-- Work to be completed --
Copy out the items below word for word, from the first line through the line containing "Identify the document", including that line.

-- Records provided --
============================================================
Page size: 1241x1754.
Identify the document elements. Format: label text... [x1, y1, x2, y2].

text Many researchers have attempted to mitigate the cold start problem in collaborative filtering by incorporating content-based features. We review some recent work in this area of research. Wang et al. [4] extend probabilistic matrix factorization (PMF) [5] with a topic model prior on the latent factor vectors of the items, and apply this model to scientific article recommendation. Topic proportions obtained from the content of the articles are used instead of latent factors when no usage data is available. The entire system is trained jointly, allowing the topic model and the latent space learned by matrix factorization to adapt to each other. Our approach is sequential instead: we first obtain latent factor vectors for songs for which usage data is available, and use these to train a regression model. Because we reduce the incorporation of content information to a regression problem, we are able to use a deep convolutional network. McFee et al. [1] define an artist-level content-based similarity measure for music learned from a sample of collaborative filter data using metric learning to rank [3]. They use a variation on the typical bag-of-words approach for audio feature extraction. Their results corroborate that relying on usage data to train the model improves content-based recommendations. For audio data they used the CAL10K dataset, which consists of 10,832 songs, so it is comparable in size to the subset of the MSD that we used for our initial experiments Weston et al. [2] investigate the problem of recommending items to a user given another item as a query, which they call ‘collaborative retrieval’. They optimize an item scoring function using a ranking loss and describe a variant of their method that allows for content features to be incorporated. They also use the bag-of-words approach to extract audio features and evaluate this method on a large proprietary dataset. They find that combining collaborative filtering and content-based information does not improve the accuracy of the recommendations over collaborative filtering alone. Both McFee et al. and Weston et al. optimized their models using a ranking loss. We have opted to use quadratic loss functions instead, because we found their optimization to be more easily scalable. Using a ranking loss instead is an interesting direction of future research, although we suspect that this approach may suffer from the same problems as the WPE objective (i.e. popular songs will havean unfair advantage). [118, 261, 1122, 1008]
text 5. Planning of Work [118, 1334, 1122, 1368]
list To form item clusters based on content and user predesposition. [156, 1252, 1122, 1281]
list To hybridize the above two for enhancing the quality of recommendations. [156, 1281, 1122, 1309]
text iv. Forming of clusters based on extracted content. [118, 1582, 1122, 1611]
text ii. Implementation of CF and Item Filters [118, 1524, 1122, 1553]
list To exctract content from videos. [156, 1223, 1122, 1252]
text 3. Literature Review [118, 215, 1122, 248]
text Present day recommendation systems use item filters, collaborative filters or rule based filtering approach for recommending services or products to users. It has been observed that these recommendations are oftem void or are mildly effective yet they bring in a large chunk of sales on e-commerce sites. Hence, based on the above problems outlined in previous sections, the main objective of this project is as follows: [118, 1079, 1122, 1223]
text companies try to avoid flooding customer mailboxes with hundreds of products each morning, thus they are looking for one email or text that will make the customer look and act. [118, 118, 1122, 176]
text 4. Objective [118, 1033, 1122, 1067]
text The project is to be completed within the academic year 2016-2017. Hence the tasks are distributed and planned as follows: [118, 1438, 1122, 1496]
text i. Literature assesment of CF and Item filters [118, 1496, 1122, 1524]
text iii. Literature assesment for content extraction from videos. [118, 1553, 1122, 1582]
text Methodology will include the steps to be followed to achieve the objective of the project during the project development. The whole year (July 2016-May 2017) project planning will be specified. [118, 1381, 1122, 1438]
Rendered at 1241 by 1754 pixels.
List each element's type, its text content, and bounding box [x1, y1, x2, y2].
============================================================
-- Written response --
Page size: 1241x1754.
Identify the document elements. Format: label text... [x1, y1, x2, y2].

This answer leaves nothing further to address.